As states, counties and municipalities across America begin to loosen up their restrictions on business operations and the guidelines for their start-ups, bowling has been at the bottom of the list for consideration for a shopping list of reasons.
Each of those reasons has a parallel with some other business type that has received a green light, while bowling patiently waited.
Professional sports have been heavily hit by the unending changes and contradictions of restrictions, ordinances and executive orders, by state governors. Schedules have been delayed, then suspended and then cancelled altogether, only to be reinstated in short forms and strange guidelines for games and practice sessions.
The Professional Bowlers Association (PBA) was recently purchased by Bowlero, only to have its investment shut down by coronavirus. First, the season schedules were suspended, then pushed back and then cancelled for the balance of the year and then just recently, reincarnated with short seasons and stops without spectators. The PBA50 Senior Tour has scheduled dates in Florida at the Villages; a series of dates heavily attended by senior citizens but now with no spectators at all. The schedule then moves up into the Carolinas for a couple of stops then to the Midwest and, finally, the Dick Weber PBA60 Super Senior at the end of August. Speaking with management at our local Harvest Park Bowl, the PBA hasn’t as yet decided on a West Coast swing.
Harvest Park is the longest running PBA stop. It started hosting regular PBA events shortly after opening in 1992 and started hosting the PBA50 Senior events just a couple of years later.
I really can’t speculate what the rest of the year looks like for the professional side of the game, there’s just too much politics involved to make rational observations. We’ll just have to wait and see.
On the recreational side, centers are heavily promoting “short” format Leagues for the summer with full schedules.
As a director of the county association, I can say that these will probably be nonsanctioned leagues with no United States Bowling Congress membership required. Right now, centers just want to get people off their couch and out in public again. Bowling is a great way to do it.

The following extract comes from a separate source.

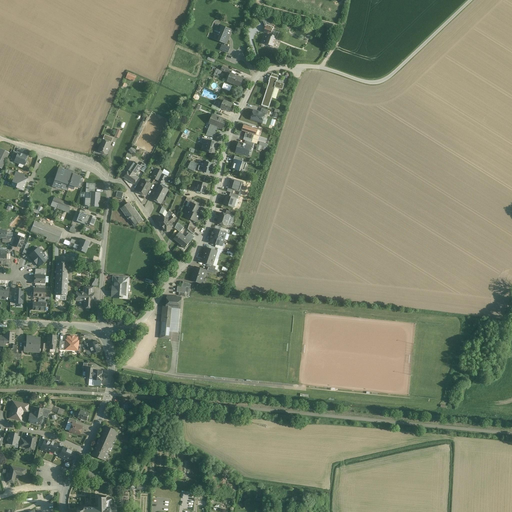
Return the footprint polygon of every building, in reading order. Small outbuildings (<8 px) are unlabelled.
[(263,20),(265,25),(273,22),(271,16),(263,20)] [(269,28),(266,26),(264,32),(268,34),(271,35),(272,31),(273,29),(269,28)] [(231,31),(220,27),(219,30),(217,29),(214,34),(219,36),(217,39),(226,43),(231,31)] [(271,35),(268,34),(268,36),(266,35),(264,44),(273,47),(276,37),(273,36),(274,32),(272,31),(271,35)] [(134,81),(137,75),(129,72),(126,78),(134,81)] [(243,79),(231,74),(227,82),(240,87),(243,79)] [(277,79),(271,77),(269,81),(270,82),(262,105),(268,107),(269,107),(268,107),(275,87),(282,90),(283,87),(284,84),(277,82),(277,79)] [(233,104),(224,101),(221,108),(229,112),(233,104)] [(260,113),(254,110),(251,119),(262,123),(265,114),(260,113)] [(226,120),(213,115),(209,124),(222,129),(226,120)] [(244,127),(244,128),(243,128),(242,131),(247,133),(245,138),(252,140),(254,135),(256,136),(258,130),(246,126),(246,125),(245,125),(244,125),(244,126),(244,127)] [(106,136),(99,152),(107,155),(113,139),(106,136)] [(217,143),(207,140),(202,139),(201,144),(205,145),(205,144),(206,144),(204,152),(214,154),(217,143)] [(244,144),(239,143),(236,152),(240,154),(241,153),(246,154),(248,154),(248,155),(250,156),(252,152),(249,151),(251,147),(244,144)] [(9,153),(0,149),(0,150),(0,167),(1,169),(9,153)] [(22,155),(18,153),(17,154),(14,161),(14,162),(19,164),(19,163),(24,165),(26,160),(25,160),(26,156),(22,154),(22,155)] [(242,162),(235,159),(236,157),(235,156),(231,169),(240,171),(240,169),(244,170),(247,163),(242,162)] [(148,166),(143,162),(140,166),(141,167),(139,170),(144,173),(148,166)] [(197,165),(191,162),(188,169),(194,172),(197,165)] [(213,164),(205,162),(203,167),(199,166),(198,170),(199,170),(210,174),(213,164)] [(134,163),(124,178),(134,185),(139,178),(135,176),(139,170),(141,167),(140,166),(134,163)] [(67,173),(58,170),(53,186),(61,189),(67,191),(69,187),(72,178),(66,176),(67,173)] [(162,173),(156,170),(152,178),(158,181),(162,173)] [(167,177),(162,174),(158,181),(164,184),(167,177)] [(23,178),(15,175),(12,182),(17,184),(16,188),(23,190),(27,179),(23,178)] [(73,175),(72,178),(69,187),(73,189),(74,187),(80,189),(81,186),(78,185),(80,179),(77,178),(77,176),(73,175)] [(152,184),(144,180),(138,191),(146,196),(152,184)] [(207,184),(199,182),(197,188),(196,192),(204,194),(207,184)] [(160,185),(153,200),(160,204),(168,190),(160,185)] [(95,193),(90,193),(90,199),(85,198),(85,205),(86,206),(87,206),(87,207),(88,207),(98,207),(98,198),(99,198),(100,193),(95,193)] [(229,197),(227,196),(225,201),(223,204),(233,207),(234,206),(236,207),(237,207),(239,201),(238,200),(237,199),(236,199),(229,197)] [(135,211),(129,203),(121,209),(122,208),(129,218),(129,219),(130,218),(136,226),(135,226),(135,227),(143,221),(135,210),(135,211)] [(194,204),(191,203),(188,210),(189,210),(198,214),(201,208),(194,204)] [(198,214),(189,210),(186,217),(196,222),(199,215),(198,214)] [(88,216),(79,212),(76,221),(85,225),(85,223),(93,226),(96,218),(88,216)] [(225,214),(222,213),(220,219),(219,219),(217,223),(226,226),(230,216),(225,214)] [(164,219),(159,223),(163,227),(173,219),(172,217),(170,218),(166,221),(164,219)] [(173,219),(163,227),(166,232),(172,227),(170,225),(175,221),(173,219)] [(62,233),(34,221),(30,231),(58,242),(62,233)] [(183,228),(177,223),(174,229),(179,233),(180,233),(183,228)] [(220,231),(214,229),(213,232),(212,235),(224,239),(226,233),(227,233),(220,231)] [(179,233),(174,239),(179,244),(185,237),(180,233),(179,233)] [(224,239),(212,235),(212,236),(211,238),(211,239),(210,242),(216,244),(222,246),(224,239)] [(24,239),(16,236),(15,239),(13,245),(21,248),(22,245),(24,242),(23,242),(24,239)] [(185,237),(179,244),(185,248),(190,241),(187,238),(185,237)] [(90,243),(80,239),(79,243),(76,250),(85,254),(90,243)] [(79,243),(71,240),(69,247),(76,250),(79,243)] [(38,248),(29,255),(32,258),(31,258),(34,261),(43,254),(38,248)] [(214,250),(206,248),(204,255),(215,258),(217,251),(214,250)] [(43,254),(34,261),(36,264),(36,263),(39,266),(47,259),(43,254)] [(215,258),(204,255),(202,262),(208,264),(212,266),(212,265),(215,258)] [(68,263),(56,262),(54,295),(67,296),(68,263)] [(206,270),(195,267),(193,274),(204,277),(206,270)] [(204,277),(193,274),(191,280),(202,284),(204,277)] [(35,275),(34,283),(44,283),(45,276),(44,276),(35,275)] [(122,283),(114,282),(113,292),(118,292),(118,297),(121,297),(121,298),(123,298),(123,297),(127,298),(128,293),(126,291),(125,291),(126,287),(127,287),(128,285),(128,283),(122,282),(122,283)] [(7,288),(4,288),(4,287),(3,288),(0,287),(0,295),(8,297),(9,289),(7,288)] [(20,289),(15,289),(15,296),(14,296),(14,303),(22,304),(22,300),(23,300),(23,296),(23,295),(23,292),(20,292),(20,289)] [(39,289),(34,289),(33,297),(44,297),(45,289),(39,289)] [(83,293),(76,292),(76,301),(84,301),(83,308),(92,308),(92,302),(93,302),(93,293),(83,293)] [(181,298),(167,296),(166,307),(180,309),(181,298)] [(38,303),(33,303),(33,310),(45,311),(45,303),(38,303)] [(173,311),(163,310),(160,338),(171,339),(171,331),(169,331),(171,316),(173,316),(173,311)] [(14,333),(5,332),(4,332),(4,336),(4,343),(14,344),(14,343),(14,333),(14,332),(14,333)] [(56,336),(48,335),(47,344),(50,344),(50,349),(55,350),(55,345),(56,345),(56,336)] [(31,336),(26,336),(26,344),(24,344),(23,352),(39,353),(40,339),(31,338),(31,336)] [(77,337),(67,337),(67,340),(66,340),(66,342),(65,347),(73,348),(72,350),(77,350),(78,350),(78,345),(78,341),(77,341),(77,337)] [(96,341),(86,344),(88,349),(89,348),(91,354),(100,351),(96,341)] [(87,368),(87,369),(86,377),(94,378),(94,380),(101,381),(102,372),(95,371),(95,369),(87,368)] [(20,403),(13,402),(9,418),(21,421),(23,411),(19,410),(20,403)] [(29,405),(20,403),(19,410),(23,411),(27,412),(29,405)] [(65,410),(59,408),(59,409),(47,404),(46,409),(63,415),(65,410)] [(43,410),(35,408),(35,411),(36,411),(35,414),(31,414),(30,415),(29,418),(30,419),(30,423),(38,424),(38,423),(40,423),(41,416),(43,410)] [(50,411),(43,408),(43,410),(41,416),(47,418),(50,411)] [(81,410),(80,413),(74,411),(72,415),(78,417),(78,418),(87,421),(87,420),(88,421),(89,418),(88,418),(89,413),(81,410)] [(75,424),(72,423),(69,431),(73,432),(73,433),(75,434),(76,433),(80,435),(83,427),(75,424)] [(105,425),(92,455),(105,461),(105,460),(118,431),(105,425)] [(137,428),(128,425),(124,440),(126,441),(128,436),(134,437),(137,428)] [(17,434),(10,432),(7,444),(15,446),(15,444),(17,436),(17,434)] [(36,438),(28,436),(27,441),(25,441),(24,447),(26,447),(26,448),(34,450),(36,438)] [(73,452),(62,447),(62,448),(60,447),(58,449),(60,450),(58,456),(73,464),(78,454),(73,452)] [(25,470),(11,467),(8,482),(14,483),(16,474),(24,476),(25,470)] [(133,483),(130,482),(127,484),(127,488),(129,490),(133,490),(135,488),(137,489),(137,485),(135,485),(133,483)] [(106,497),(99,497),(98,496),(98,497),(99,498),(99,504),(106,504),(108,502),(109,503),(109,504),(110,504),(112,504),(112,499),(106,499),(106,498),(108,497),(107,496),(106,497)] [(106,504),(99,504),(98,503),(98,504),(99,505),(99,507),(95,508),(95,507),(94,507),(94,508),(90,508),(90,507),(89,507),(89,508),(86,508),(86,507),(85,507),(85,508),(84,508),(84,509),(84,510),(79,510),(79,509),(78,509),(78,510),(77,510),(77,511),(78,511),(112,511),(113,511),(114,511),(114,510),(112,510),(111,509),(111,508),(110,507),(110,504),(109,504),(109,503),(108,502),(106,504)]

I expect the only restrictions to be reasonable spacing and limits on customer numbers based on established fire codes. As all centers serve food and beverage, mask guidelines will probably be in line with those exemptions.
I look forward to having a closer venue for coaching than my private venue in Danville, where I’ve had a rotation of 60 students at a private estate for about two years now.
It’s a coach’s dream come true to have access to a state-of-the-art pair of lanes and a lane machine to put out patterns of my choice without encumbrances, obstacles or permissions.
The downside is the 40-mile drive. Small price to pay in these times to be “immune” to the current restrictions.
The grand reopening for Harvest Park Bowl in Brentwood is July 1. Get your equipment ready, it’s time to go bowling … again! A reservation is suggested for the first few days of operation.
Wilson is a U.S. Bowling Congress Silver Instructor and an International Bowling Pro Shop and Instructors Association ball technician.